Passage shown →

________________________________________

# NLP Series - Class 1

***

Welcome to the NLP (Natural Language Processing) Series, developed by Visagio and Digital House! In this series, you will be introduced to the NLP world: what exactly is NLP and why is it important for a Data Scientist to know it? What are the current main applications? How can we solve a real problem with NLP? <br>
All these questions will be answered in this 3 classes series. In this 1st class,  we will:
 - what is NLP
 - understand why NLP presents a different challenge compared to 'normal' datasets (like the Titanic or IMDb Score)
 - the some fundamental approaches to NLP
 - the best practices when dealing with an NLP problem (cleaning, visualizing etc)
 - how to tackle problems with this basic NLP algorithm
 - some ways of diving deeper into NLP
 
Ready? Let's go! <br>

The series 'How to Data Science' was written and developed by Abelardo Fukasawa. I'm a Data Scientist at Visagio and a Machine Learning Researcher at USP's Grupo Turing. Feel free to contact me on my __[LinkedIn](https://www.linkedin.com/in/abelardofukasawa/)__ or my __[GitHub](https://github.com/abefukasawa)__ :) <br>
***

## So, what is Natural Language Processing?

________________________________________

Records shown →

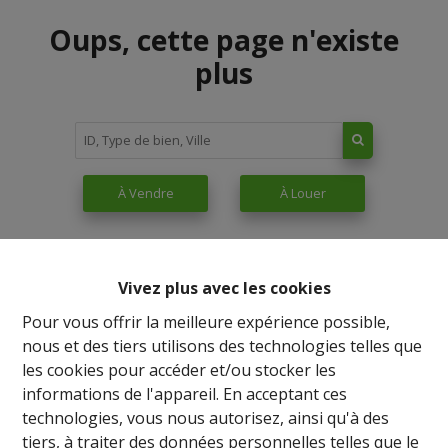
Oups, cette page n'existe
plus
À Vendre
À Louer
Vivez plus avec les cookies
Pour vous offrir la meilleure expérience possible,
nous et des tiers utilisons des technologies telles que
les cookies pour accéder et/ou stocker les
informations de l'appareil. En acceptant ces
technologies, vous nous autorisez, ainsi qu'à des
tiers, à traiter des données personnelles telles que le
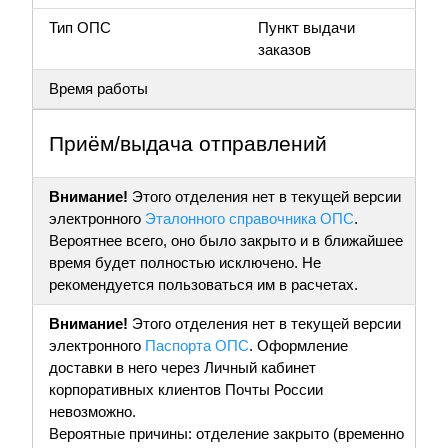
Тип ОПС
Пункт выдачи
заказов
Время работы
Приём/выдача отправлений
Внимание!
Этого отделения нет в текущей версии
электронного
Эталонного справочника ОПС
.
Вероятнее всего, оно было закрыто и в ближайшее
время будет полностью исключено. Не
рекомендуется пользоваться им в расчетах.
Внимание!
Этого отделения нет в текущей версии
электронного
Паспорта ОПС
. Оформление
доставки в него через Личный кабинет
корпоративных клиентов Почты России
невозможно.
Вероятные причины: отделение закрыто (временно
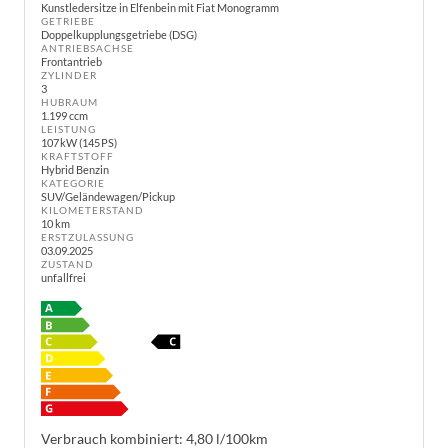
Kunstledersitze in Elfenbein mit Fiat Monogramm
GETRIEBE
Doppelkupplungsgetriebe (DSG)
ANTRIEBSACHSE
Frontantrieb
ZYLINDER
3
HUBRAUM
1.199 ccm
LEISTUNG
107 kW (145 PS)
KRAFTSTOFF
Hybrid Benzin
KATEGORIE
SUV/Geländewagen/Pickup
KILOMETERSTAND
10 km
ERSTZULASSUNG
03.09.2025
ZUSTAND
unfallfrei
Verbrauch kombiniert:
4,80 l/100km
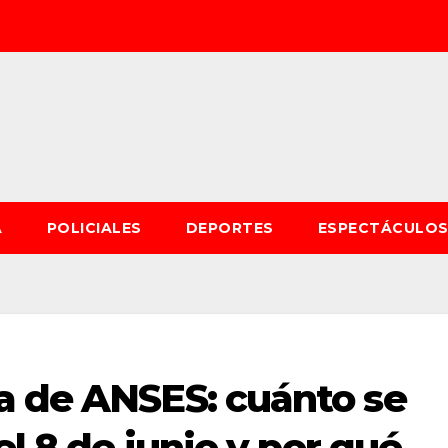
A
POLICIALES
DEPORTES
ESPECTÁCULO
a de ANSES: cuánto se
el 8 de junio y por qué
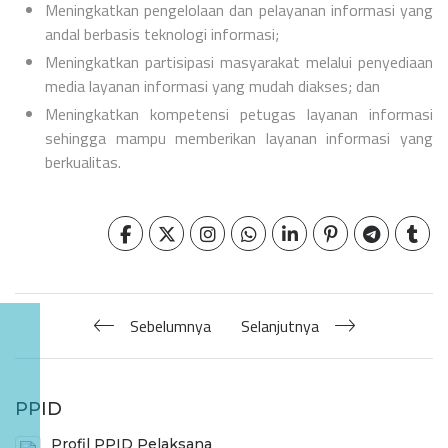
Meningkatkan pengelolaan dan pelayanan informasi yang
andal berbasis teknologi informasi;
Meningkatkan partisipasi masyarakat melalui penyediaan
media layanan informasi yang mudah diakses; dan
Meningkatkan kompetensi petugas layanan informasi
sehingga mampu memberikan layanan informasi yang
berkualitas.
Sebelumnya
Selanjutnya
PPID
Profil PPID Pelaksana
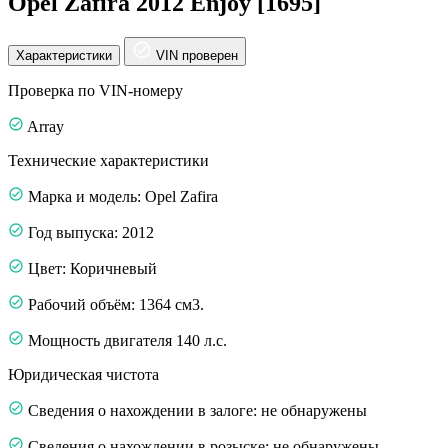
Opel Zafira 2012 Enjoy [1695]
Характеристики
VIN проверен
Проверка по VIN-номеру
Array
Технические характеристики
Марка и модель: Opel Zafira
Год выпуска: 2012
Цвет: Коричневый
Рабочий объём: 1364 см3.
Мощность двигателя 140 л.с.
Юридическая чистота
Сведения о нахождении в залоге: не обнаружены
Сведения о нахождении в розыске: не обнаружены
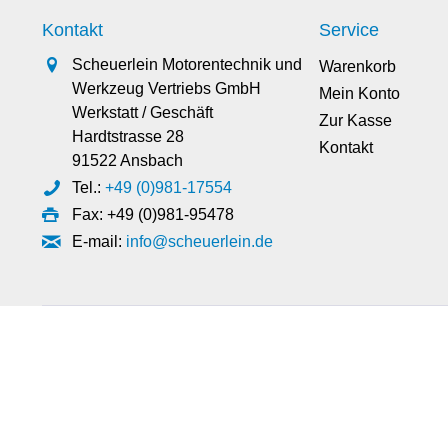
Kontakt
Service
Scheuerlein Motorentechnik und
Warenkorb
Werkzeug Vertriebs GmbH
Mein Konto
Werkstatt / Geschäft
Zur Kasse
Hardtstrasse 28
Kontakt
91522 Ansbach
Tel.:
+49 (0)981-17554
Fax: +49 (0)981-95478
E-mail:
info@scheuerlein.de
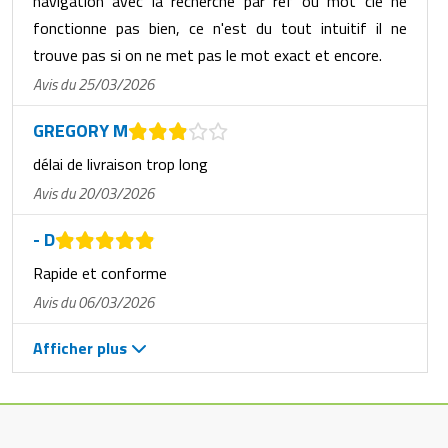
navigation avec la recherche par réf ou mot clé ne
fonctionne pas bien, ce n'est du tout intuitif il ne
trouve pas si on ne met pas le mot exact et encore.
Avis du 25/03/2026
GREGORY M
délai de livraison trop long
Avis du 20/03/2026
- D
Rapide et conforme
Avis du 06/03/2026
Afficher plus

________________________________________

Job item A → Rewrite the NLP series introduction from "- how to tackle" to "Natural Language Processing?", changing "Grupo Turing" to "Turing Group".
Job item B → According to the NLP series introduction, how many classes make up the series?
These lines have nothing to do with the NLP series introduction.

Answer A →
- how to tackle problems with this basic NLP algorithm
 - some ways of diving deeper into NLP
 
Ready? Let's go! <br>

The series 'How to Data Science' was written and developed by Abelardo Fukasawa. I'm a Data Scientist at Visagio and a Machine Learning Researcher at USP's Turing Group. Feel free to contact me on my __[LinkedIn](https://www.linkedin.com/in/abelardofukasawa/)__ or my __[GitHub](https://github.com/abefukasawa)__ :) <br>
***

## So, what is Natural Language Processing?

Answer B → Three.